The award, which recognizes an outstanding PhD thesis in general behavioral neuroscience, includes a $5,000 prize and travel to the society’s annual meeting, where it was presented to LaChance on Monday.
“Most people in the field of neuroscience would acknowledge that this is probably the highest and most prestigious award that a graduate student can win,” says LaChance’s PhD adviser Jeffrey Taube, professor of psychological and brain sciences. “Past recipients have gone on to some very illustrious careers.”
As a PhD student in psychological and brain sciences at Dartmouth, LaChance investigated how the brain transforms complex sensory inputs into simpler mental maps that can be used by animals to understand their spatial position and guide movement in an environment.
“I have always found it fascinating how humans and other animals are subjected to extremely complex sensory information (e.g., a natural visual scene), yet efficiently use it to guide their behavior without becoming overwhelmed,” he says.
Previous research on spatial processing had revealed several types of neurons in rodent brains that contain map-like representations. LaChance focused his investigations on a different part of the rat’s brain called the postrhinal cortex.
“The postrhinal cortex appears to act as a mediator, taking in sensory inputs, processing them in some way, and sending the processed information out to the map-like parts of the brain,” he says.
LaChance recorded neuronal activity in the postrhinal cortex of rats in different kinds of environments to reveal how sensory perceptions of the world, such as the walls and visual cues that make up a room, are distilled into a format that can be used to build and update map-like representations elsewhere in the brain.
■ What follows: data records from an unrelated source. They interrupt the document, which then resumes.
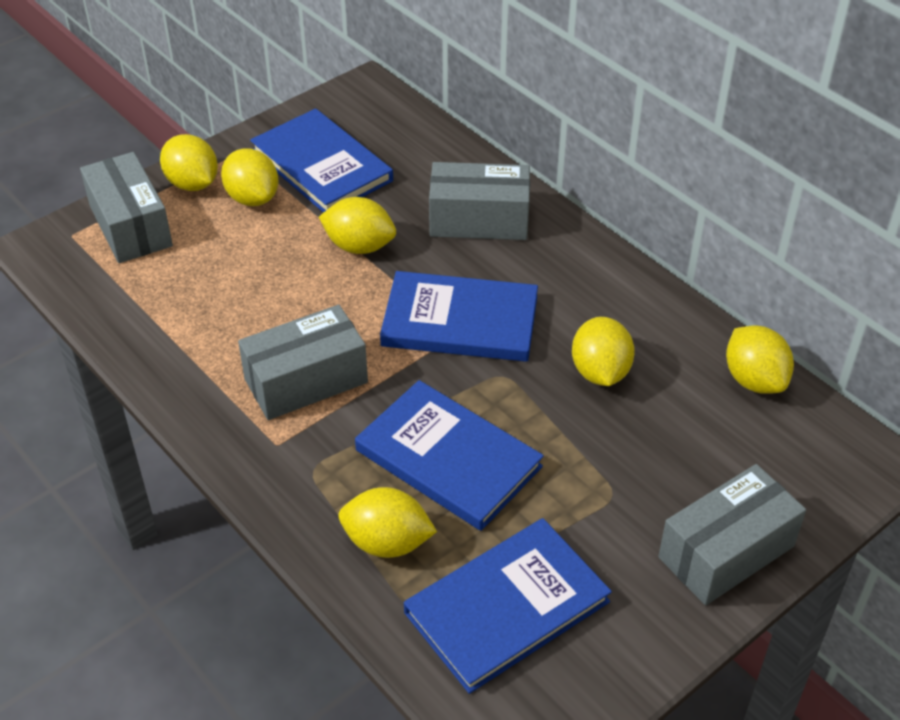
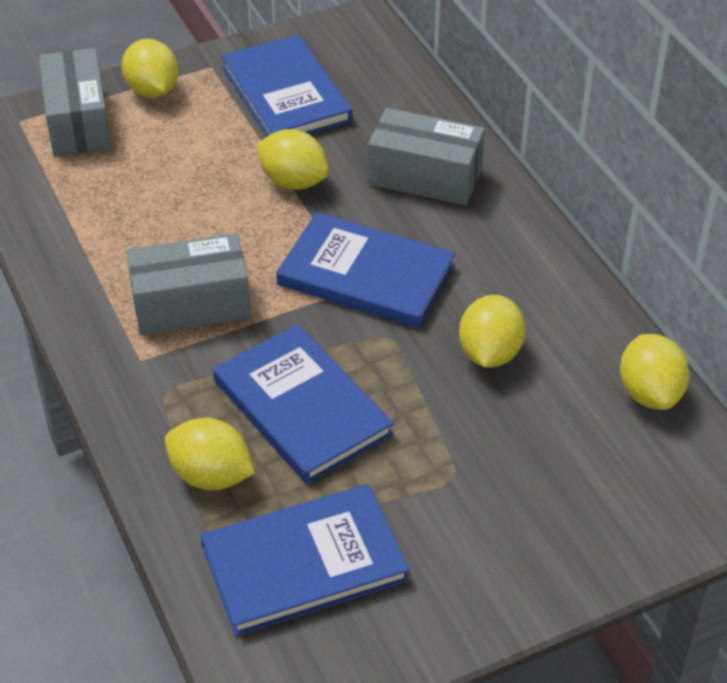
camera: 15 degrees right, 0 degrees up
(252, 198) = (206, 115): yellow lemon -> none
(726, 552) = (548, 559): grey box -> none

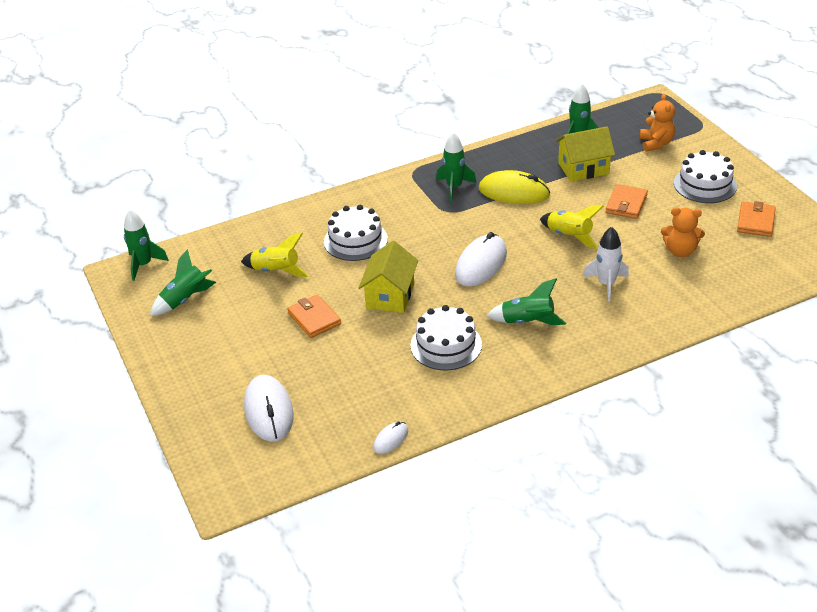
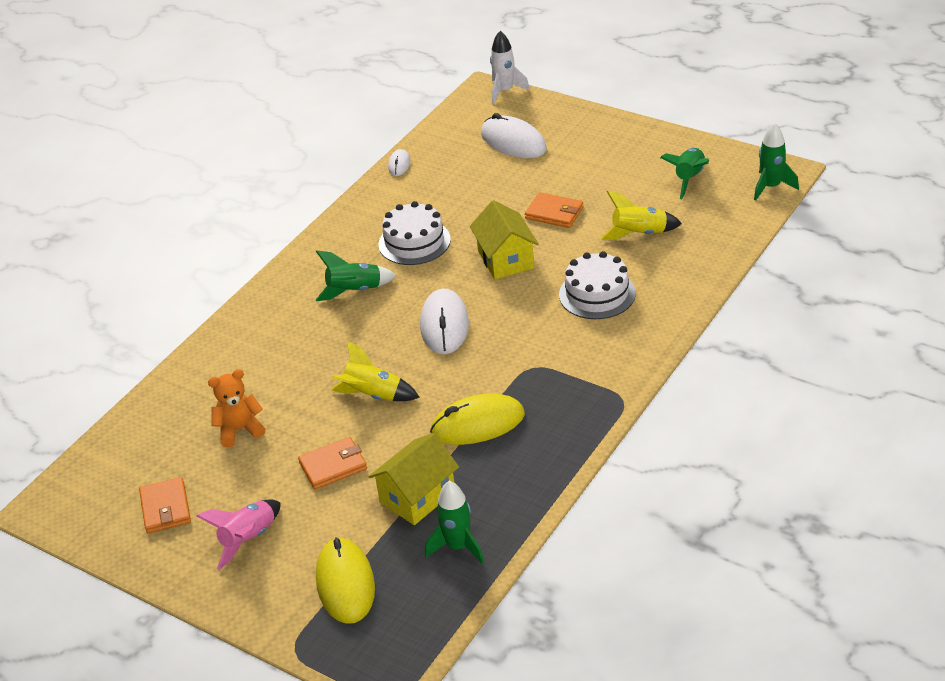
camera: 150 degrees right, 0 degrees up
(454, 187) = (553, 400): green rocket -> none
(606, 284) = (300, 358): white rocket -> white rocket (505, 91)
(626, 204) = (333, 466): orange wallet -> orange wallet turned 75 degrees clockwise
(656, 143) = (345, 584): orange teddy bear -> yellow mouse
(705, 184) = (249, 539): white cake -> pink rocket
“Collectively, Patrick’s contributions to the field have shown how neurons in the postrhinal cortex encode several features of the animal’s spatial orientation in its environment. His findings have important implications for the functional role this part of the brain serves in processing contextual information about the animal’s surrounding space,” says Taube, who anticipates that LaChance’s studies will be widely cited in the years to come.
LaChance is now a postdoctoral associate at Boston University. His current work uses neuronal recordings in rats to compare sensory representations of space in the postrhinal and retrosplenial cortices, which appear to process spatial information in distinct but complementary ways.
He is also interested in exploring how spatial processing in these regions of the rodent brain compares with analogous regions of the human brain, as well as how disruptions of spatial processing in these brain regions, via damage or disease, impacts navigation and behavior.